The first postoperative course was uneventful. Instead of 12 lesions, we discovered 20 in the right liver and instead of six lesions in the left liver, she had 12. So, in contrast to the 20 lesions radiologically assessed, 32 liver lesions were removed in the first- and second-stage hepatectomy. We reinitiated the same chemotherapy prior to the second surgery, the right hepatectomy.
Portal vein embolization is used when the future remnant liver appears too small (ie, less than 30 percent of the total parenchyma when the patient has not received intensive chemotherapy or less than 40 percent, when the patient has received intensive chemotherapy). We try to prevent liver insufficiency postoperatively by performing a portal embolization in a way to encourage hypertrophy of the liver that will be left in place. Hypertrophy of the liver occurs quickly. In Europe, we wait about 1 or 1.5 months for the hypertrophy of the remnant liver before giving chemotherapy. We administer systemic therapy, but we wait two or three weeks for hypertrophy to be established because chemotherapy is antiregenerative, so the liver regeneration will be decreased. Afterward, we reinitiate chemotherapy. It is a sort of compromise between not administering chemotherapy too soon and not waiting too long because you want to prevent a new recurrence or progression of the disease.

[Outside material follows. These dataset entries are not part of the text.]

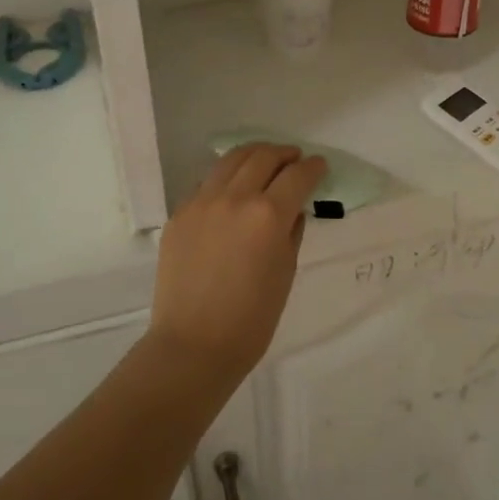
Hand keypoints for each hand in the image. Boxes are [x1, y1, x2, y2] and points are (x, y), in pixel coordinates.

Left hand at [149, 143, 327, 376]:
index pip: (297, 176)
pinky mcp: (179, 215)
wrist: (194, 345)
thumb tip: (292, 210)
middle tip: (295, 159)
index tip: (320, 166)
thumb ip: (292, 231)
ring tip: (265, 160)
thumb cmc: (252, 318)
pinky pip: (206, 183)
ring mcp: (201, 203)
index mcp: (268, 215)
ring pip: (230, 160)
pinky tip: (233, 189)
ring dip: (254, 155)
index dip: (313, 167)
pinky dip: (226, 177)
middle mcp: (234, 198)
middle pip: (263, 157)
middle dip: (284, 154)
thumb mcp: (286, 271)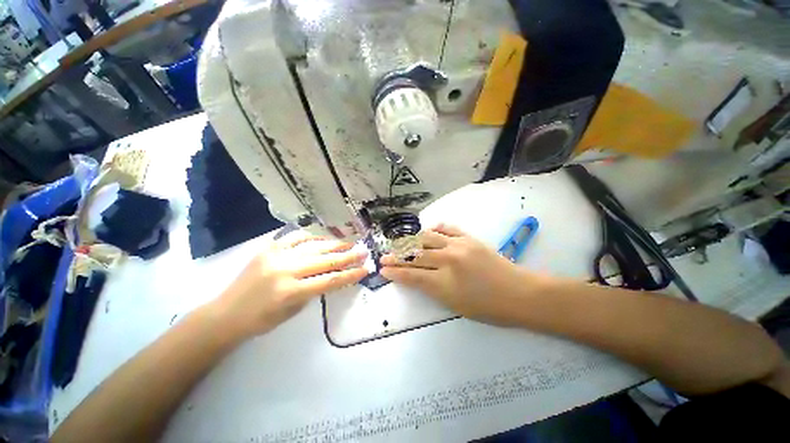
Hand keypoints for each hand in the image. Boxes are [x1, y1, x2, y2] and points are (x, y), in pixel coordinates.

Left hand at [217, 231, 367, 336]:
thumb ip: (314, 290)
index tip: (365, 269)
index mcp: (291, 291)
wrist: (226, 313)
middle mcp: (286, 270)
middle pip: (326, 260)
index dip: (350, 274)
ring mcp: (276, 255)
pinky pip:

Six months after surgery, the patient presented with a recurrence in the left remnant liver. The recurrence was treated by radiofrequency combined with chemotherapy. Tumor markers and CT scans — abdominal and chest CT scans — are preformed every four months.
At this time, it had been more than three years after the discovery of the colon tumor with the bilateral metastasis of the liver, and the patient has been treated efficiently. We are now more than three years after the initial diagnosis. My feeling is that if this patient has been treated only with chemotherapy, she probably would have died. Combining chemotherapy with surgery — even in two stages or through combining postoperative chemotherapy with radiofrequency — is the only way to provide the patient with a relatively good survival benefit.